The fallout from the Rams’ season-opening wipeout began Monday, when Coach John Robinson dropped tailback Cleveland Gary from the starting lineup in favor of big-game Robert Delpino, the running back who outgained the Phoenix Cardinals Sunday.
Although he warned that a permanent decision hasn’t been made about Gary’s or Delpino’s future, Robinson gave none of last year’s warm assurances that the fumble-inflicted Gary would soon be in the middle of things.
“The people that are handling the football for us--or some of the people that are handling the football for us--are killing us right now,” Robinson said Monday, a day after his team turned the ball over seven times in a 24-14 loss to Phoenix at Anaheim Stadium.
“The people that handle the football for us properly are going to play, and the people that mishandle it aren’t.”
Delpino, who switched from his backup fullback/utility back role into Gary’s tailback spot, had 242 all-round yards against Phoenix and did not fumble. That earned him the start against the New York Giants this Sunday alongside fullback Buford McGee, Robinson said.
Gary, who lost a fumble on his third carry Sunday after leading all NFL running backs with 12 fumbles (seven lost) last season, will shift to a supplemental role. After his fumble Sunday, Gary carried only once more, then did not return to the game.
Robinson, who fiercely defended Gary for most of last season’s drop-fest, pointedly did not do so Monday.
“If it is mental (with Gary), we’ve got to go with people who aren’t going to have the mental propensity to fumble and let the others step aside until they prove to us that they are going to,” Robinson said.
"(Gary) simply has to produce on the practice field if he’s going to play in games for us.”
Gary was sidelined off and on during the preseason with a hamstring problem in his left leg and missed the final exhibition game plus several days of practice nursing the injury.
Until Gary practices regularly and proves he is ready to step in without fumbling, Robinson said, he will not play a major part in the Rams’ offense.
But when asked if Delpino at tailback could possibly be a permanent lineup change, Robinson emphasized the possibly part.
“I just don’t want it transferred to saying Bobby’s moved (permanently),” Robinson said. "(But) yeah, he could possibly be the tailback.

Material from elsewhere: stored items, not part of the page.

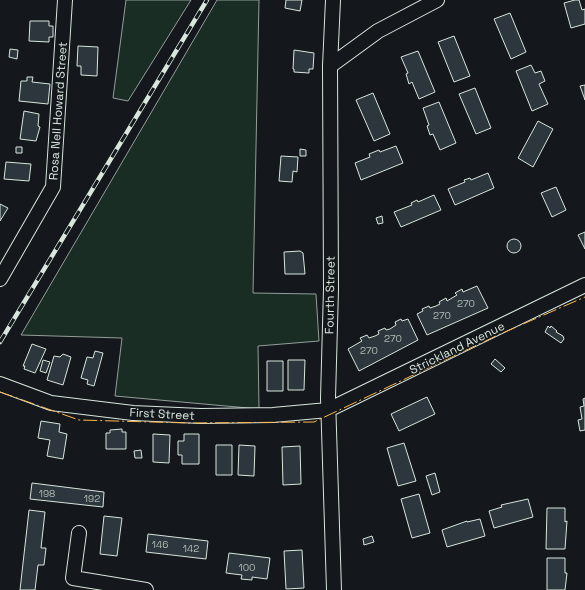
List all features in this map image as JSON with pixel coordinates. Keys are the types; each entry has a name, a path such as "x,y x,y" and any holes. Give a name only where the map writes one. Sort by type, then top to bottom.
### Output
{"street":[{"name":"Rosa Nell Howard Street","path":"0,279 53,187 65,0"},
{"name":"Fourth Street","path":"332,0 330,66 331,289 328,410 334,590"},
{"path":"330,66 378,31 437,0"},
{"name":"Strickland Avenue","path":"328,410 585,285"},
{"name":"First Street","path":"2,386 51,403 133,413 232,416 273,415 328,410"},
{"path":"80,533 73,578 146,590"}],"green space":[{"path":"126,0 191,0 128,101 113,98"},
{"path":"217,0 259,0 253,293 316,294 319,341 258,346 259,409 115,396 122,338 21,335"}],"building":[{"path":"286,0 302,0 300,11 285,8"},
{"path":"579,0 582,10 585,9 585,24 571,28 564,3"},
{"path":"510,13 526,52 511,59 494,19"},
{"path":"30,21 49,21 49,26 53,26 53,37 49,37 49,42 29,41"},
{"path":"454,36 470,76 454,82 438,42"},
{"path":"78,46 98,47 97,76 81,75 81,66 77,66"},
{"path":"10,49 18,50 17,59 9,57"},
{"path":"294,50 314,53 313,69 309,69 309,73 294,72"},
{"path":"418,51 435,92 419,99 412,82 409,84 406,74 408,73 401,57"},
{"path":"531,65 535,73 541,71 545,81 539,84 548,104 532,111 516,71"},
{"path":"27,77 33,77 32,82 50,84 48,104 19,101 21,81 27,81"},
{"path":"585,85 585,100 580,86"},
{"path":"475,88 491,128 476,134 459,94"},
{"path":"373,93 390,134 374,141 356,100"},
{"path":"439,102 456,143 440,150 433,134 430,135 427,126 429,125 423,108"},
{"path":"24,111 39,114 38,126 40,127 36,141 20,139"},
{"path":"538,121 553,129 533,167 518,158"},
{"path":"396,146 403,163 361,180 355,163 370,157 369,154 379,150 380,152"},
{"path":"16,147 22,147 22,153 16,153"},
{"path":"300,149 306,150 306,156 300,156"},
{"path":"281,156 298,157 297,172 293,171 292,182 279,181"},
{"path":"6,162 31,164 29,181 4,179"},
{"path":"488,173 494,188 455,205 448,189 465,182 464,180 470,178 471,180"},
{"path":"556,187 566,210 552,217 541,193"},
{"path":"434,195 441,210 401,227 394,212 412,205 411,203 417,200 418,202"},
{"path":"0,204 8,208 0,221"},
{"path":"382,216 383,223 378,224 376,218"},
{"path":"585,232 585,249 578,235"},
{"path":"514,239 519,241 521,246 519,251 514,253 509,251 507,246 509,241"},
{"path":"300,251 303,253 305,274 285,274 284,252"},
{"path":"477,286 488,308 427,335 417,314 423,311 422,309 429,306 430,308 436,306 440,304 439,302 446,298 447,301 457,295 455,293 462,289 463,292"},
{"path":"401,319 402,321 408,319 418,340 359,371 348,349 362,341 360,338 367,335 369,338 375,336 379,334 378,331 385,328 386,330 390,329 396,325 395,322"},
{"path":"548,326 550,328 551,326 557,331 556,332 563,336 564,339 561,343 545,332"},
{"path":"32,344 46,349 35,373 24,369 25,366 23,366"},
{"path":"95,351 103,353 94,386 87,384 88,380 81,378 87,357 93,358"},
{"path":"63,354 71,357 63,385 47,380 54,356 60,357"},
{"path":"495,359 505,368 501,372 491,364"},
{"path":"43,360 50,362 46,373 40,371"},
{"path":"288,360 305,360 304,390 288,390"},
{"path":"267,361 283,361 283,391 267,391"},
{"path":"427,397 435,414 399,431 391,414"},
{"path":"585,398 585,430 580,431 578,420 582,419 580,407 584,406 583,399"},
{"path":"41,421 60,424 59,432 67,434 63,459 47,456 50,440 38,438"},
{"path":"122,429 122,432 126,432 126,449 106,449 106,433 110,433 110,430"},
{"path":"153,434 170,435 169,463 153,462"},
{"path":"184,434 199,434 199,464 182,464 182,455 178,455 178,441 184,441"},
{"path":"404,443 416,481 398,486 387,448"},
{"path":"216,445 232,445 232,475 216,475"},
{"path":"239,445 255,446 254,476 238,475"},
{"path":"300,446 301,484 283,485 282,447"},
{"path":"141,450 142,458 135,458 134,451"},
{"path":"435,473 440,492 432,495 426,476"},
{"path":"32,483 104,492 103,507 30,499"},
{"path":"419,494 430,533 412,538 401,499"},
{"path":"528,499 533,517 494,528 489,511 502,507 501,505"},
{"path":"547,508 565,508 565,522 567,521 565,549 546,549"},
{"path":"29,510 45,512 41,548 46,548 44,565 38,565 35,590 20,590"},
{"path":"104,516 122,518 117,556 100,554"},
{"path":"480,519 485,536 447,547 442,530 467,521"},
{"path":"148,534 208,541 206,559 146,552"},
{"path":"372,536 374,542 364,545 363,539"},
{"path":"302,550 304,588 286,589 284,551"},
{"path":"229,553 270,558 267,579 252,577 252,580 241,579 242,575 226,573"},
{"path":"547,558 565,558 565,573 567,573 565,590 547,590"}],"railway":[{"path":"0,342 207,0"}],"power":[{"path":"0,392 79,420 189,423 314,422 498,335 585,297"}]}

I mean, we have to go on a short-term thing right now.”
Delpino made an impression against Phoenix with 15 carries for 81 yards and two touchdowns, 10 receptions for 113 yards and three kickoff returns for 48 yards.
“That’s one of the big performances that you can have at that position--all-around performances,” Robinson said.
In 1990, after playing an important role his first two seasons, Delpino got lost in the shuffle of Ram running backs, carrying the ball only 13 times and catching only 15 passes.
With Sunday fresh in his memory, Robinson said Delpino won’t be lost any more.
Over the years, Robinson said, the Rams looked at Delpino as an all-round player, while their tailback has been asked simply to run the ball. They wanted to keep Delpino as a receiver and kick returner, and when they decided to do different things offensively, he saw less and less time.
Delpino now has a chance to take over the tailback spot, perhaps until Marcus Dupree is ready to come off the injured-reserve list or Gary escapes the shadow of his habit.
Robinson cautioned that the 6-foot, 205-pound Delpino probably isn’t the kind of back who can, week after week, carry an offense.
“Last couple of years he’s had a problem at the end of the season, losing weight and being banged up,” Robinson said. “He certainly gives indication of (being able to carry a huge load) mentally. Physically, I don’t know.
“I would like to think that he and one of the other tailbacks will both play next week so he doesn’t have almost every play. He was the nickel back (on offense in passing situations), so he was on the field a lot.”
In another move to end the Rams’ propensity for losing the football, Robinson hinted that newly acquired punt returner Vernon Turner’s two fumbles probably will take him out of that role.
Turner, he said, looked very good when he held onto the ball and would remain in the kickoff return package. However, Robinson would not say if Turner was out as a punt returner.
Robinson did say that he would not tolerate sloppy play from his team any longer--especially after a game in which he said the team also did so many good things. He said he thought the offense played well if you could overlook the turnovers; he thought the defense was solid and the special teams were fine, again, if you could overlook the fumbles.
“For the most part, and by no means am I trying to minimize the fumbling, but aside from the turnovers, we played hard and we played well,” Robinson said.
“The turnovers were so dramatic and so self-defeating that it denied us any chance to win.
“It was a stinging blow to us to lose a game we probably should have won or could have won.”